Author:Suzanne TamangYear of Dissertation:2013Program:Computer ScienceAdvisor:Simon ParsonsAbstract:Although temporal data provides critical context for many real-world reasoning tasks, incorporating the temporal dimension into an analysis can present methodological challenges. Traditional methods from statistics are limited in their ability to process noisy, large-scale secondary data sources. Data mining approaches are better suited for these types of problems, but have primarily focused on static data sets. However, few real-world data sets are static, or measure stationary phenomena; rather, they are dynamic. To facilitate the meaningful use of abundant, unlabeled temporal data, I develop a new temporal clustering method that can assist in the preprocessing, exploration, and discovery of new knowledge from secondary data sources that are subject to arbitrary sampling schemes, and contain observation sequences of different durations. My approach builds on the semiparametric time series clustering framework, which has demonstrated clear benefits over fully parametric, or fully non-parametric methods.
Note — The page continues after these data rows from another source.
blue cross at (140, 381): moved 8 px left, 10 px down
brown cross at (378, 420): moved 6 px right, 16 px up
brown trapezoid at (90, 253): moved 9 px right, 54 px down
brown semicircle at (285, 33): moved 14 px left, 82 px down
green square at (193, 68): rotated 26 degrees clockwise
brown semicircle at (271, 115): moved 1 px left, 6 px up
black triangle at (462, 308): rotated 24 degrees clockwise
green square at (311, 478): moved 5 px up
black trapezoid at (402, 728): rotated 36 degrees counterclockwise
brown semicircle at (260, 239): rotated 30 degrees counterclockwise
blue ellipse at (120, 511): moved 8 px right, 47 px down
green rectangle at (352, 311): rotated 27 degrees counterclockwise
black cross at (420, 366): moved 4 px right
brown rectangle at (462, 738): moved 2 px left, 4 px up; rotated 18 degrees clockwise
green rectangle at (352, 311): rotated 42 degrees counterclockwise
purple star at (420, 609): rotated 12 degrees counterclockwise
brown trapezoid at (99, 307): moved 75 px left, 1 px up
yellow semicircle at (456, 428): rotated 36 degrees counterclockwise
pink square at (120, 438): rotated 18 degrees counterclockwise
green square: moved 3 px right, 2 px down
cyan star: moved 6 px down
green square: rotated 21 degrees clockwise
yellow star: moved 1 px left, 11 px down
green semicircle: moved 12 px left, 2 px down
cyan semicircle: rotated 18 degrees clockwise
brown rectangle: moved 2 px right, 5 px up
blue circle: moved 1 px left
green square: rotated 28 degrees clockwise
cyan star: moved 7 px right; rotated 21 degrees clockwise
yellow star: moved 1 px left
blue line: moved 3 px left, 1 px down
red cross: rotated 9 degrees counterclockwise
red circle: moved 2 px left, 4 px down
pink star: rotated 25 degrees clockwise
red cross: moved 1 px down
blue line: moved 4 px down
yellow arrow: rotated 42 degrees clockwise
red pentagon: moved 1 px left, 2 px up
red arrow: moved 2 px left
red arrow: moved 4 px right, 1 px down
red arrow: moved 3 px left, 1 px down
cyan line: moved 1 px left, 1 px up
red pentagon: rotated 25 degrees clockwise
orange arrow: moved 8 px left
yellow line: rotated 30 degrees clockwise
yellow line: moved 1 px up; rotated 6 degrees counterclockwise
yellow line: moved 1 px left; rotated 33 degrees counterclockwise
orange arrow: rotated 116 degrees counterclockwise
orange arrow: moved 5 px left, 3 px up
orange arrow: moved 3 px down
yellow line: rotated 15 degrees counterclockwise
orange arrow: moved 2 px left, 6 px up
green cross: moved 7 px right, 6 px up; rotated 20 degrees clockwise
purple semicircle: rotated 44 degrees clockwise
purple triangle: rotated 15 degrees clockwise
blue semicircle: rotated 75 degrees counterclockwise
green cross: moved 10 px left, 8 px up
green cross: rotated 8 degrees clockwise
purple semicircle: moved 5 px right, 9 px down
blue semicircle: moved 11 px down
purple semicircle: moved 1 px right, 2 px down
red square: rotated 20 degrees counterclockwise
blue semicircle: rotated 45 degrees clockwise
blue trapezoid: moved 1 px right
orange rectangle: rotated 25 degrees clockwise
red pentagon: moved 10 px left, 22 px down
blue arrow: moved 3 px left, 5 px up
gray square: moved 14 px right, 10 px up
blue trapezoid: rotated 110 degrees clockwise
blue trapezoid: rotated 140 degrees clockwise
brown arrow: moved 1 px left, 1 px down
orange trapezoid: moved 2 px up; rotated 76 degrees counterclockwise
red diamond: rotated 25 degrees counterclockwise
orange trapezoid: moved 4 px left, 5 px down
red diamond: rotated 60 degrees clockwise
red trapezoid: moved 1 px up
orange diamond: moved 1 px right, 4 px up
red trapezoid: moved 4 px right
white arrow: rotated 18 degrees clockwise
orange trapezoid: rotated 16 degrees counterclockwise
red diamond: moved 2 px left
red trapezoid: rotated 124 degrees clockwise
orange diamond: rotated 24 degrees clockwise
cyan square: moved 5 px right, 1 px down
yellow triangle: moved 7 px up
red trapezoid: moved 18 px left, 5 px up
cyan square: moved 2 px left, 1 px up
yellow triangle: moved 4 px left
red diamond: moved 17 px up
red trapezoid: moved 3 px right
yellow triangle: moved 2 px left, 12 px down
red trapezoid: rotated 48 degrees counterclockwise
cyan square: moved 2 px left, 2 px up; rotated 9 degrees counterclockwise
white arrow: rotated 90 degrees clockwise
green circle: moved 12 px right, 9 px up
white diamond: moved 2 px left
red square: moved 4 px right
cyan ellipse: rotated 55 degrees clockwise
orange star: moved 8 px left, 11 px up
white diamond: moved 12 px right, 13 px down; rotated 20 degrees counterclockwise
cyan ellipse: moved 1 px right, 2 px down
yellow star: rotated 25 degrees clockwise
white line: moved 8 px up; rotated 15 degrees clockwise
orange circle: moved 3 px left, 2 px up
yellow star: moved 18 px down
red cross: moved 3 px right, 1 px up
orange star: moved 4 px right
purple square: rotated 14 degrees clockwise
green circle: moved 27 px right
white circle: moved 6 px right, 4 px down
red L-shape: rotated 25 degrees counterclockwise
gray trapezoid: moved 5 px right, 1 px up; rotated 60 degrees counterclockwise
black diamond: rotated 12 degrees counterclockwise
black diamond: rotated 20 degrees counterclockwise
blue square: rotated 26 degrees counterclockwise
The framework combines beneficial parametric assumptions, such as the Markov or hidden-state assumption, to model temporal systems, with a more agnostic, nonparametric approach for clustering the embedded models. Using digital health data as a case study, I broaden the range of scenarios for which semiparametric clustering can be successfully applied. Specifically, I develop a method to use a state-of-the-art continuous-time Bayesian network to more naturally represent temporal information, addressing limitations of discrete- time methods. Also, as an alternative to spectral methods I pair model-based abstraction with a nonparametric Bayesian clustering technique that allows k to be expressed as a function of the size and complexity of the patient population, avoiding the requirement to prespecify the number of clusters using a heuristic. To demonstrate the ability of this approach to produce meaningful results, clusters are evaluated using intrinsic and extrinsic validation. In addition, I compare cluster assignments with that of temporal clustering systems reported in the research literature, showing a 20% relative improvement over the best system's performance and recognizable differences among the patient clusters that are detected.